The “Mind of Ned Holness” just doesn’t have the same ring to it. It’s hard to believe but Carlos Mencia, who has tackled race, social injustice, and cultural maladies during his 20-plus-year career as a stand-up comedian, was once known as “Ned Holness.” If you’re named “Ned Holness” you can’t deliver the following joke: “When a black person has no electricity, no water, they call it the ghetto. When white people have no electricity and no water, they call it camping.”
“Holness” is Mencia’s father’s name. When Mencia was born, his father and mother were in a major squabble. This fight was so bad that Mencia’s mother refused to give her son his father’s last name. That’s why the comic’s birth certificate lists his appellation as “Ned Arnel Mencia.” Mencia went by Holness until he turned 18. By the way, Mencia is the 17th of 18th children.
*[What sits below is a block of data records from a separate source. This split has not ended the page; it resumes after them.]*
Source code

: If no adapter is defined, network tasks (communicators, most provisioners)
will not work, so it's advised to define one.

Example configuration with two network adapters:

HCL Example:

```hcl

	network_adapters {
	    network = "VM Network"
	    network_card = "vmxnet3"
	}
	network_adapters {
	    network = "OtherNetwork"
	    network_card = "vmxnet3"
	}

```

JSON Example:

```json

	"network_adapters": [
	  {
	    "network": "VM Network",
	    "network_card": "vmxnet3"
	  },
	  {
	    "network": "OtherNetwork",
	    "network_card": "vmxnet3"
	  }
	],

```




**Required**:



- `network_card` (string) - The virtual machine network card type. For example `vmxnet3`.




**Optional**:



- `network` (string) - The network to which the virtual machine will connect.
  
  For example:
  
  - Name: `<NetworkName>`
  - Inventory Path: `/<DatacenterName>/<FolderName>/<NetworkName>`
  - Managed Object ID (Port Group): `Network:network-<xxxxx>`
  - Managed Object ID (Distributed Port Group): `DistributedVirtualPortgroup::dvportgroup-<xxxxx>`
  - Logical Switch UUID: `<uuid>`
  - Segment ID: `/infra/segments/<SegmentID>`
Mencia grew up with his aunt and uncle in East L.A. He managed to do well in school and stay out of gangs. He left California State University early to pursue a career in comedy. It was a good decision as he excelled at open mic nights hosted by Los Angeles area comedy clubs. His big break came in the early 1990s when he appeared on The Arsenio Hall Show and hosted Loco Slam on HBO. Mencia continued doing stand-up on television and in comedy clubs throughout the second half of the 1990s and early 2000s.
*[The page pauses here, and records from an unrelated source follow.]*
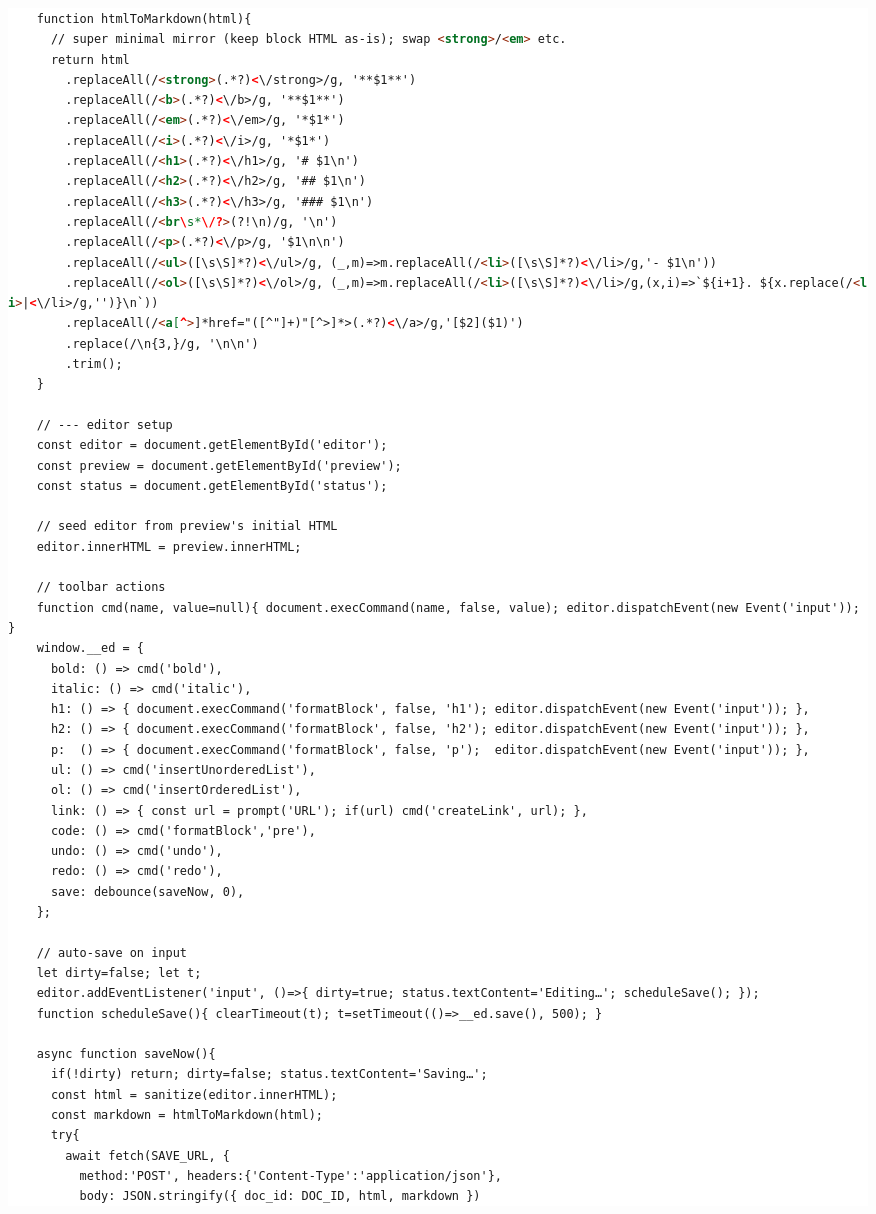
 ```html
    function htmlToMarkdown(html){
      // super minimal mirror (keep block HTML as-is); swap <strong>/<em> etc.
      return html
        .replaceAll(/<strong>(.*?)<\/strong>/g, '**$1**')
        .replaceAll(/<b>(.*?)<\/b>/g, '**$1**')
        .replaceAll(/<em>(.*?)<\/em>/g, '*$1*')
        .replaceAll(/<i>(.*?)<\/i>/g, '*$1*')
        .replaceAll(/<h1>(.*?)<\/h1>/g, '# $1\n')
        .replaceAll(/<h2>(.*?)<\/h2>/g, '## $1\n')
        .replaceAll(/<h3>(.*?)<\/h3>/g, '### $1\n')
        .replaceAll(/<br\s*\/?>(?!\n)/g, '\n')
        .replaceAll(/<p>(.*?)<\/p>/g, '$1\n\n')
        .replaceAll(/<ul>([\s\S]*?)<\/ul>/g, (_,m)=>m.replaceAll(/<li>([\s\S]*?)<\/li>/g,'- $1\n'))
        .replaceAll(/<ol>([\s\S]*?)<\/ol>/g, (_,m)=>m.replaceAll(/<li>([\s\S]*?)<\/li>/g,(x,i)=>`${i+1}. ${x.replace(/<li>|<\/li>/g,'')}\n`))
        .replaceAll(/<a[^>]*href="([^"]+)"[^>]*>(.*?)<\/a>/g,'[$2]($1)')
        .replace(/\n{3,}/g, '\n\n')
        .trim();
    }

    // --- editor setup
    const editor = document.getElementById('editor');
    const preview = document.getElementById('preview');
    const status = document.getElementById('status');

    // seed editor from preview's initial HTML
    editor.innerHTML = preview.innerHTML;

    // toolbar actions
    function cmd(name, value=null){ document.execCommand(name, false, value); editor.dispatchEvent(new Event('input')); }
    window.__ed = {
      bold: () => cmd('bold'),
      italic: () => cmd('italic'),
      h1: () => { document.execCommand('formatBlock', false, 'h1'); editor.dispatchEvent(new Event('input')); },
      h2: () => { document.execCommand('formatBlock', false, 'h2'); editor.dispatchEvent(new Event('input')); },
      p:  () => { document.execCommand('formatBlock', false, 'p');  editor.dispatchEvent(new Event('input')); },
      ul: () => cmd('insertUnorderedList'),
      ol: () => cmd('insertOrderedList'),
      link: () => { const url = prompt('URL'); if(url) cmd('createLink', url); },
      code: () => cmd('formatBlock','pre'),
      undo: () => cmd('undo'),
      redo: () => cmd('redo'),
      save: debounce(saveNow, 0),
    };

    // auto-save on input
    let dirty=false; let t;
    editor.addEventListener('input', ()=>{ dirty=true; status.textContent='Editing…'; scheduleSave(); });
    function scheduleSave(){ clearTimeout(t); t=setTimeout(()=>__ed.save(), 500); }

    async function saveNow(){
      if(!dirty) return; dirty=false; status.textContent='Saving…';
      const html = sanitize(editor.innerHTML);
      const markdown = htmlToMarkdown(html);
      try{
        await fetch(SAVE_URL, {
          method:'POST', headers:{'Content-Type':'application/json'},
          body: JSON.stringify({ doc_id: DOC_ID, html, markdown })
```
In 2005, Mencia received his own half-hour show on Comedy Central. His program, Mind of Mencia, was modeled after Chappelle’s Show and ran for four seasons (2005 to 2008). The program featured guest appearances from a number of celebrities including Frank Caliendo, Tracy Morgan, Gene Simmons, and Robin Williams. In total, 55 episodes were made.
In 2010, Mencia was lumped together with fellow comedians Dane Cook and Jay Leno. While that sounds like an illustrious trio, it was actually a list made by the Wall Street Journal of the three most hated stand-up comedians amongst their colleagues. Mencia has been publicly accused of plagiarism by Joe Rogan and George Lopez. In the latter’s case, the joke that Mencia reportedly stole was in fact stolen by Lopez. This claim is backed up by the joke’s author who said he gave Mencia permission to use it but not Lopez. Of course, if you have Carlos Mencia tickets, all the accusations of plagiarism quickly fade away. His energetic live act is one of the funniest in the business.